Lum: Accidents around the corner
Slumming
This time, the accident didn’t happen to me but to my son-in-law Bruce. Bruce’s accidents are rare but spectacular. A few years ago, he almost decapitated himself when a falling branch bashed his protective hard hat into his skull. Gushing blood, Bruce held his scalp together and drove to the Leadville hospital, whereupon my daughter Hillery arrived and promptly fainted.
On this most recent occasion, Bruce got up at 2 a.m. to go to the john at a house they’re working on in Hotchkiss. Bruce’s feet went out from under him as he descended the treacherous flight of stairs and he rumpety-banged all the way down, smashing fingers, tearing his Achilles heel and injuring his back — lucky he didn’t break his neck.
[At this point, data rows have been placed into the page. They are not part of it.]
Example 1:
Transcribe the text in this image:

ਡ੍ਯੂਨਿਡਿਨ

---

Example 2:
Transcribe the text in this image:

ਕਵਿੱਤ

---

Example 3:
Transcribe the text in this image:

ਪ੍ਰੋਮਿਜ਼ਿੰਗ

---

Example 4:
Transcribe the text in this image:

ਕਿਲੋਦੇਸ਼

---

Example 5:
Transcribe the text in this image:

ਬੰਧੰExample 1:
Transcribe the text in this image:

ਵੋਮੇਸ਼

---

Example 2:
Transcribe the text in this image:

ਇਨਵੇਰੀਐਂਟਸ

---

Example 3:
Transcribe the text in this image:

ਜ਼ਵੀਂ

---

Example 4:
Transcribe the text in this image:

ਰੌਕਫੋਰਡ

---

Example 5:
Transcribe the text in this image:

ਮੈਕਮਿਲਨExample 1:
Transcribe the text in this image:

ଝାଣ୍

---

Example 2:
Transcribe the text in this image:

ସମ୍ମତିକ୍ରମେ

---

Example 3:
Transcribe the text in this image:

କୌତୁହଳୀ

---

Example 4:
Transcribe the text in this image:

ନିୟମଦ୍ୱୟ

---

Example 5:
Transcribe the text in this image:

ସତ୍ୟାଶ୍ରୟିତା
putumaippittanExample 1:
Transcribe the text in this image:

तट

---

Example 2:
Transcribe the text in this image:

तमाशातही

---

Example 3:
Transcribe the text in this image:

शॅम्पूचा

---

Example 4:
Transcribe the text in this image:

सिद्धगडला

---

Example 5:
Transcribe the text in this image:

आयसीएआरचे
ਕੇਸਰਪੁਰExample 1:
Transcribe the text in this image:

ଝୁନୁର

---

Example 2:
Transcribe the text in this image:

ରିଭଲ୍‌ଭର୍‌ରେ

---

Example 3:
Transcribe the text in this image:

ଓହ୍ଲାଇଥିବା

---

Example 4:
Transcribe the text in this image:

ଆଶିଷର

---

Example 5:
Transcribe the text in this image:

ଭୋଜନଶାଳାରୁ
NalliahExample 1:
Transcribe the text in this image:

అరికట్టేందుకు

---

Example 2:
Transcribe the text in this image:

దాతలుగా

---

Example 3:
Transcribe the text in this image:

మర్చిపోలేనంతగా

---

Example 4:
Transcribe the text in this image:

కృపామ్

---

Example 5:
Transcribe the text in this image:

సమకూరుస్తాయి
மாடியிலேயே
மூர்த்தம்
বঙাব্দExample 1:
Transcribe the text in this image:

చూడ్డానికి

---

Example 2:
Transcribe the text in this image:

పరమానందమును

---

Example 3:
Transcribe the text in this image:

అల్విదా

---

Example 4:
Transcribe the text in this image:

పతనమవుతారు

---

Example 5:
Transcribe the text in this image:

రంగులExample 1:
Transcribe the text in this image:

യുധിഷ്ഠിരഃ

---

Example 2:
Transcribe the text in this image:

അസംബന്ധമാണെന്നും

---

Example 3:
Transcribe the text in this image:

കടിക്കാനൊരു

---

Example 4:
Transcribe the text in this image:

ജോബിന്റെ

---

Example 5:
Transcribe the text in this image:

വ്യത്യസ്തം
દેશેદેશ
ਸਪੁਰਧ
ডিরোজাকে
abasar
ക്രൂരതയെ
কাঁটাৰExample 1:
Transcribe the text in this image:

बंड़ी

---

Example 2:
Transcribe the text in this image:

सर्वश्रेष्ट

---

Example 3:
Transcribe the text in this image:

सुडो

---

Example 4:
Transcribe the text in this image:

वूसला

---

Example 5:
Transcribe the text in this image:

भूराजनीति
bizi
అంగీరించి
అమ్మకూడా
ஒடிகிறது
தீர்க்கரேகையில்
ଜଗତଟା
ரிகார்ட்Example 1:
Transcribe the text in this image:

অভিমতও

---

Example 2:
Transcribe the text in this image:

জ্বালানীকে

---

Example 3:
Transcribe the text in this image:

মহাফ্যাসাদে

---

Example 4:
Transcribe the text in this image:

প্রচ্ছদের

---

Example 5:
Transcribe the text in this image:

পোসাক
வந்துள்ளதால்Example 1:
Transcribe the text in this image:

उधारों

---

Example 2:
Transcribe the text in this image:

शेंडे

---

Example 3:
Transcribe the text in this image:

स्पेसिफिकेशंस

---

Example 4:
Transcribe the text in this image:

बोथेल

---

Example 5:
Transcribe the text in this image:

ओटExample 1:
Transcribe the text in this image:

Hillery drove him to St. Mary’s in Grand Junction: foot in a cast, no driving for four to eight weeks, a huge impediment (so to speak) for a guy who has no time for inertia. He wasn’t told not to drive the Caterpillar, so that’s what he was doing two days later back in Leadville, clearing the deep snow off their long driveway.
His crushed fingers make crutches a serious challenge and, the Cat escapade notwithstanding, they are both stuck there with a store (Western Hardware Antiques) to try to run at the height of the season.
Meanwhile, my friend Hilary is going to Mexico on Tuesday (that would be yesterday to readers), where she can save enough on her prescriptions to pay for the trip. She’ll stay with Georgia and Andy Hanson for a week, taking with her an enormous suitcase of thrift shop goodies for the local kids.
Worried that I might die while she frolicked, Hilary made sure that someone would be with me during the nights — the times I’m most likely to have some kind of potentially fatal oxygen mishap due to equipment failures such as kinking, freezing or unlinking.
I should explain that in the beginning of May my back went out, and lo these eight months later I’m still “housebound” but — dare I say it — starting to see light at the end of the tunnel, which I hope is not an incoming train.
I look like a terminal oxygen patient, especially if I go anywhere carrying an extra tank, but I am mainly just a hurting-back casualty. Two back surgeons have refused to touch me lest they make it worse, every morning I feel as if I’ve spent the night on the rack, I do the drugs, I have a visiting physical therapist and I am usually — finally — feeling almost spry with my walker by early afternoon.
I’ve had the pain procedures, I’ve had the MRI, no one knows why it has been so bad but also wonder why it hasn’t been even worse. Kind of a half-baked count-your-blessings situation.
Anyway, Hillery was going to come for a few days but she has to take care of Bruce. My daughter Skye was going to come for a couple of days but she is up to her ears, and my friend Jack said he’d come visit for the whole time, so we’ll have fun cooking, playing gin rummy and trying to stay out of trouble.
I don’t need babysitting or a chef but hey, I’ll take all the entertainment I can get. Even audible books can get stale, and a little “Judge Judy” can go a long way.